Crossness Pumping Station - How We Are Funded
All the money received by the Trust is used to further its primary objectives of conserving and maintaining the buildings engines and site and making them accessible to the public.
Our primary sources of funding are:
Visitors- paying for admission, buying refreshments and items from the shop.
Donations – from individuals keen to support the work of the Trust.
Membership - you can join for a year as an individual or family. Corporate memberships and Life memberships are also available.
Gift Aid - We encourage those who pay income tax to also sign a Gift Aid declaration when appropriate (usually on admissions and donations) which allows us to claim an additional 25% from HMRC against the income received.
Grants – Grants from organisations such as Historic England, the Homes and Communities Agency and the Heritage Lottery Fund have allowed us to undertake major projects that we just would not be able to finance without their support.
Landfill Communities Fund (LCF) – The Trust is registered as an environmental body.
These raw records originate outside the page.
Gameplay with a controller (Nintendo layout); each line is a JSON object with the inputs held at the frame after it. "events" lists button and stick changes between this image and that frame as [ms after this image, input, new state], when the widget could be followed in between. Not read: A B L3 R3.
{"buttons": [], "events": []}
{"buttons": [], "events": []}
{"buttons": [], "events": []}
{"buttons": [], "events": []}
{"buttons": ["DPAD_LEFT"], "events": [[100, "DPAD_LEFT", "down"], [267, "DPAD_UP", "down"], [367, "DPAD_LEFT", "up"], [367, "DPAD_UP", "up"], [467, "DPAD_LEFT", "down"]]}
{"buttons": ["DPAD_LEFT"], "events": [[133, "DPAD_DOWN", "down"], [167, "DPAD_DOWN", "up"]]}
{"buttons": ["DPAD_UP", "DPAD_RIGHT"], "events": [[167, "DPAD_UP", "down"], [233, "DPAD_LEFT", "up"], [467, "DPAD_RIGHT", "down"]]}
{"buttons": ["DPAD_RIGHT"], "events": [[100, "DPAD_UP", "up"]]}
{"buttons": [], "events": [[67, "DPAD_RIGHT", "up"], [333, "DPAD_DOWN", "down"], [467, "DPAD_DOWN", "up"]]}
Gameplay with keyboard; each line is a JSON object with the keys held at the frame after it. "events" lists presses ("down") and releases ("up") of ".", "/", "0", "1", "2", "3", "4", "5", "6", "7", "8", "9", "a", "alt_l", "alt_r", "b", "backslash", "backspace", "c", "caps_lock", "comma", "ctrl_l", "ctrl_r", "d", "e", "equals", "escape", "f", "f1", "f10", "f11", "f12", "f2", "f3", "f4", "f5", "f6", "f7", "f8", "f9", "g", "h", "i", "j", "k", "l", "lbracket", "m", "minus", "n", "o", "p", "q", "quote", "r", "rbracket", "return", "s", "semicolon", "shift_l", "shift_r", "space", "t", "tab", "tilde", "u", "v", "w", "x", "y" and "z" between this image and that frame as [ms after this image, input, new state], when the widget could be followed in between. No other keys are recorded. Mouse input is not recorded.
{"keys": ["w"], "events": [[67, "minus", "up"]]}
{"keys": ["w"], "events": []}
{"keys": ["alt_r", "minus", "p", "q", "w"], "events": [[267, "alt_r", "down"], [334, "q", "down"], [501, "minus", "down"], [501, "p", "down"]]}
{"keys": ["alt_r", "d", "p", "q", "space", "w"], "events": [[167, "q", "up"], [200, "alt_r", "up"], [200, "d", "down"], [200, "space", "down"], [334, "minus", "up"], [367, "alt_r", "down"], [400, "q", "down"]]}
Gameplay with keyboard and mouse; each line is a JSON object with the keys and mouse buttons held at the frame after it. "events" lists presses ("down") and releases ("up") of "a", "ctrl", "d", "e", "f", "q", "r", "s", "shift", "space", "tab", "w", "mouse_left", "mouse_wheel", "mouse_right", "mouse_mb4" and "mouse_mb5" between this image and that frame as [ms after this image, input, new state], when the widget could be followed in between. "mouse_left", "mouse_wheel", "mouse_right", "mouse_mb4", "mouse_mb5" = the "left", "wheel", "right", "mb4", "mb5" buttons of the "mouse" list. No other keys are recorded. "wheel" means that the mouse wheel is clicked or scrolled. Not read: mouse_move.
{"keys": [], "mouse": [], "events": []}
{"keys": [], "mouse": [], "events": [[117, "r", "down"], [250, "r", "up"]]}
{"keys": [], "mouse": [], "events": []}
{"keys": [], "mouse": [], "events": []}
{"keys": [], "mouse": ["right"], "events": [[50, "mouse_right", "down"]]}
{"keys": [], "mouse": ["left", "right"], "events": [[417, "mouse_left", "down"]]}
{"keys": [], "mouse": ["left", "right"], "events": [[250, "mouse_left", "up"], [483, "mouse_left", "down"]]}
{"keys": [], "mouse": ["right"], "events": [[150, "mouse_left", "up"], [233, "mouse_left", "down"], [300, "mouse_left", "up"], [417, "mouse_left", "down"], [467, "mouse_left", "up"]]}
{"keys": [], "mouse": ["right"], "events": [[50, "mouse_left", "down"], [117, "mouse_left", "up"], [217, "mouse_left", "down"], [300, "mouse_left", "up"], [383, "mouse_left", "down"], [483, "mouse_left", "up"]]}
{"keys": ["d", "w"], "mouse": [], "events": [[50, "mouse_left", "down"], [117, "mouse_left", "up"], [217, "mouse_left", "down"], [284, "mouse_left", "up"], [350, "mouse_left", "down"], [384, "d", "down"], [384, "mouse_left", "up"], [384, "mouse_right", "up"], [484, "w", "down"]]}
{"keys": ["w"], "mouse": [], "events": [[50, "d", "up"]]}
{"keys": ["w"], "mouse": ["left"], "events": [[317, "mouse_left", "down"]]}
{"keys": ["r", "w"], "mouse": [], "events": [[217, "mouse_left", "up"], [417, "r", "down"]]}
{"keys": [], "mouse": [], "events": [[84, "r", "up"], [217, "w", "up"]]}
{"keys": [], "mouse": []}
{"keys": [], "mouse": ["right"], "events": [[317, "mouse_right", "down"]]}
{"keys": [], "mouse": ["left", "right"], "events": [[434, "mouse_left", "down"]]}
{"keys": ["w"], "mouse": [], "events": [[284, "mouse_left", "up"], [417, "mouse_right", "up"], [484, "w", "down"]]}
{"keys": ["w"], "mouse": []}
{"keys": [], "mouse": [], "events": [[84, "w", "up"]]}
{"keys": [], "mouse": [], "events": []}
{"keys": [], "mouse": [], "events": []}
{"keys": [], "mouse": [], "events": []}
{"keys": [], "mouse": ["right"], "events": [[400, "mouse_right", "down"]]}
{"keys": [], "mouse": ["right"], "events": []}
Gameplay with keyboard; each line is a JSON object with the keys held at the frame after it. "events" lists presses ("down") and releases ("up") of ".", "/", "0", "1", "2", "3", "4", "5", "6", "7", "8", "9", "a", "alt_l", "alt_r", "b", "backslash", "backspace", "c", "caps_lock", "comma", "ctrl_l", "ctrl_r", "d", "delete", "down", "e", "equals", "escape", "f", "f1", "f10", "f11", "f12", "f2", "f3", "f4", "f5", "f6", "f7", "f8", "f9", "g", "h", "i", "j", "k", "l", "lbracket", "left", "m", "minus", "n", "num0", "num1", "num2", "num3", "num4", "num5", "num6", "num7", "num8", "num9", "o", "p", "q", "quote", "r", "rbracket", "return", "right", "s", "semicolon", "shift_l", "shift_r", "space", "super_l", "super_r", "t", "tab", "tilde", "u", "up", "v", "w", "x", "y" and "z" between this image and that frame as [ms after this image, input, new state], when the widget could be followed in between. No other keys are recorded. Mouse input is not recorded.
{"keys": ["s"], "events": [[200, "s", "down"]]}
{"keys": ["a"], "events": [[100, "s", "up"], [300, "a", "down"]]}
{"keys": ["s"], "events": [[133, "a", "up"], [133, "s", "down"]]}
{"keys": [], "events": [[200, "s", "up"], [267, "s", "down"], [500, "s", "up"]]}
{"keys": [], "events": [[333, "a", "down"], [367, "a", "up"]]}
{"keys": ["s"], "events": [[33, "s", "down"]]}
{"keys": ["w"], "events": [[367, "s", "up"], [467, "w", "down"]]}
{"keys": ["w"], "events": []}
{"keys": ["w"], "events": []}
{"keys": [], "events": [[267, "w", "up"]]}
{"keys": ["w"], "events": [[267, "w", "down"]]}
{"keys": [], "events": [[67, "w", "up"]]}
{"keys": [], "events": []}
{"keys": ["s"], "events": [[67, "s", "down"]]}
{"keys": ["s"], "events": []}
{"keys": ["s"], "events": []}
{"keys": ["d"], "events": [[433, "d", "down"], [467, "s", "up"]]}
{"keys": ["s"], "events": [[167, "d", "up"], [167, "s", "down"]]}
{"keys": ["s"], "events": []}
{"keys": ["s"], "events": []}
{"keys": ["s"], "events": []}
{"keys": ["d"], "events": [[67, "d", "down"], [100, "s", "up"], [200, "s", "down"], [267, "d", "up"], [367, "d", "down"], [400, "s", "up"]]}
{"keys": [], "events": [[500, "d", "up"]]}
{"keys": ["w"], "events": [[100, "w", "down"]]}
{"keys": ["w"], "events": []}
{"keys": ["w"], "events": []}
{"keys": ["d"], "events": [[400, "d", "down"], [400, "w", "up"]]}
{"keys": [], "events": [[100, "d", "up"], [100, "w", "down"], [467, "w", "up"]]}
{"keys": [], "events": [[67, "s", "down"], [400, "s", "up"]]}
This gives us access to funding through the LCF which uses an element of the taxation incurred by companies using landfill sites. Companies providing grants for projects through this scheme usually require the Trust to find 10% of the cost from other sources. We do this by either seeking a donation specific to the project or by using our own funds derived from visits or general donations.
Filming – we get a significant income from making the site available for both feature films and television programmes.